Posted by Dinah on May 4, 2007, at 20:39:10
In reply to how is it going? » Dinah, posted by zenhussy on April 28, 2007, at 14:00:46
Hi Zen. I'm in the somnolent phase of my mood cycle, and I'm not sure I have the energy to pay attention to what I'm eating. But I've promised Midnight I'll try.
I'd like my son to have me around for a while, so it would help to watch my diabetes and my weight. Right now I'm just an object lesson to him that way.
Thanks for caring.
Posted by MidnightBlue on May 5, 2007, at 23:44:57
In reply to Re: Dinah!, posted by Dinah on May 4, 2007, at 20:36:12
I'm not in a great "place" either so let's think of ONE good thing we can do this coming week starting Monday, OKAY?
I'm not at my all time high but I'm way over my low of just a couple years ago. Sigh.....
Maybe we should just add water? I see you think you have a stone and it sure couldn't hurt for you to drink a little bit more water. Or for me to drink less cream soda. :-)
Posted by Dinah on May 7, 2007, at 19:34:53
In reply to Re: Dinah! » Dinah, posted by MidnightBlue on May 5, 2007, at 23:44:57
mmmmm Cream soday. mmmmmmm
Ok, but can I make mine Propel? It's almost like water but with a bit of flavor to cover that whole watery taste.

> **RECORD SET**:
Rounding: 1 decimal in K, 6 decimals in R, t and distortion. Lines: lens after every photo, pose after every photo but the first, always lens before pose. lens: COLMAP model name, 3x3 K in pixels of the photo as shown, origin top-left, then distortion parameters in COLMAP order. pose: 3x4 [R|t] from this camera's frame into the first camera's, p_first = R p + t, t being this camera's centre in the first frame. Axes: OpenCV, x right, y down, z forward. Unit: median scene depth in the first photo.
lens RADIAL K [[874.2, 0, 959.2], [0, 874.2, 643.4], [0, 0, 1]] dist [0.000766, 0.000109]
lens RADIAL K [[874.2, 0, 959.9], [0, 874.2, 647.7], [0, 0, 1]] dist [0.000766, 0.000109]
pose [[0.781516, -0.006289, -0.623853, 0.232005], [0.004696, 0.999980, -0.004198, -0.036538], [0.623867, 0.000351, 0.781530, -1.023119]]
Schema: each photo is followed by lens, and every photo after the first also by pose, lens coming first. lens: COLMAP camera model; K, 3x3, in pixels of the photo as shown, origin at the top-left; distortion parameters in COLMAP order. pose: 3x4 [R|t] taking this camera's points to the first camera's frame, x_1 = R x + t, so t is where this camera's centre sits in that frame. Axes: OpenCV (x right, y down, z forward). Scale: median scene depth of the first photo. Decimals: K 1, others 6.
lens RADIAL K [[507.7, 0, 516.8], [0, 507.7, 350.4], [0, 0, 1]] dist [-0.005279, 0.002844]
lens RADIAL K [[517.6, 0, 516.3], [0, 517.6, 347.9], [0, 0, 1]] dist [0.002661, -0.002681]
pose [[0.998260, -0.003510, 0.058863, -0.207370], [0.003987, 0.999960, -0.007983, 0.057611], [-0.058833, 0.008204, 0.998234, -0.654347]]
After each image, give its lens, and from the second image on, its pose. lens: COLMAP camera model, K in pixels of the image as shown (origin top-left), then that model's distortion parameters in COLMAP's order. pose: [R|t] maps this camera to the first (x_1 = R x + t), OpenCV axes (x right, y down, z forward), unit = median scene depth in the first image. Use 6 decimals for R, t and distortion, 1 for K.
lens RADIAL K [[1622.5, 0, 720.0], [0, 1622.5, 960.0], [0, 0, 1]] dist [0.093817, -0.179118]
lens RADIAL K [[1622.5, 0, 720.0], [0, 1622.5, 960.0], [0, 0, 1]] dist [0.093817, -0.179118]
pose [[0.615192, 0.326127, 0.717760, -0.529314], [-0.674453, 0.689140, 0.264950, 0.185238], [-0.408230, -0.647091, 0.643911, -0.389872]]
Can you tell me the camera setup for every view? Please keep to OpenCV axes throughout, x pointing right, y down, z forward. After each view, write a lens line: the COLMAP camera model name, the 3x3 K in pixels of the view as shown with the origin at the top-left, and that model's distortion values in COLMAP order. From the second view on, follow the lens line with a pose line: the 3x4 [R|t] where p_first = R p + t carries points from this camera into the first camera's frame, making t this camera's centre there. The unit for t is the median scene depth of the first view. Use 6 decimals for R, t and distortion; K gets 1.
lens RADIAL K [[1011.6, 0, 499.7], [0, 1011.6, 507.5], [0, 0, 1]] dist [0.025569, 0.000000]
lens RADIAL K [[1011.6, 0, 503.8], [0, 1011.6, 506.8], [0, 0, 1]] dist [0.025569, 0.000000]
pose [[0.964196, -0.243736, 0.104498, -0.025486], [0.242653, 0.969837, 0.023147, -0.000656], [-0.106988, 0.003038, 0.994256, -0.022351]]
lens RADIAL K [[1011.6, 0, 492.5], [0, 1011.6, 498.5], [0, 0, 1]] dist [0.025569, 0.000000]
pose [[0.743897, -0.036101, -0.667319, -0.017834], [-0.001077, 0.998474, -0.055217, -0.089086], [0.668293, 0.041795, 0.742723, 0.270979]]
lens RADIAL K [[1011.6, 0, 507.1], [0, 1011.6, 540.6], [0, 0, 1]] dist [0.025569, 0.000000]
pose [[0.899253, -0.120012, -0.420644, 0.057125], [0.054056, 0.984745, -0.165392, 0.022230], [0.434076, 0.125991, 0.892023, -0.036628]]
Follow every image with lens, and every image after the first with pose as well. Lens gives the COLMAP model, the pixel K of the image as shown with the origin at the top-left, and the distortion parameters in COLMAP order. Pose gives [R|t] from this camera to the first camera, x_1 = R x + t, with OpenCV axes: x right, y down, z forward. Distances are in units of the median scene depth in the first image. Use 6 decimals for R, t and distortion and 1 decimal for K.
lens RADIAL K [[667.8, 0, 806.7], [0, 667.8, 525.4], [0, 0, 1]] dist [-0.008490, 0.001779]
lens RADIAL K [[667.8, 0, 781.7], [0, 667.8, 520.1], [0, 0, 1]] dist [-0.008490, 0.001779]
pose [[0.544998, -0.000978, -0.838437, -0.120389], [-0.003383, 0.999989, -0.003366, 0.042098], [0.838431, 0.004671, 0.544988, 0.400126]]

> **WHAT YOU NEED TO DO**:
A: In the forum thread, what drink does Dinah ask to have in place of plain water?
B: Please list the date and time of every post shown in the forum thread.

> **ANSWERS FOR THE TASKS**:
A: Propel

B:
- May 4, 2007, at 20:39:10
- May 5, 2007, at 23:44:57
- May 7, 2007, at 19:34:53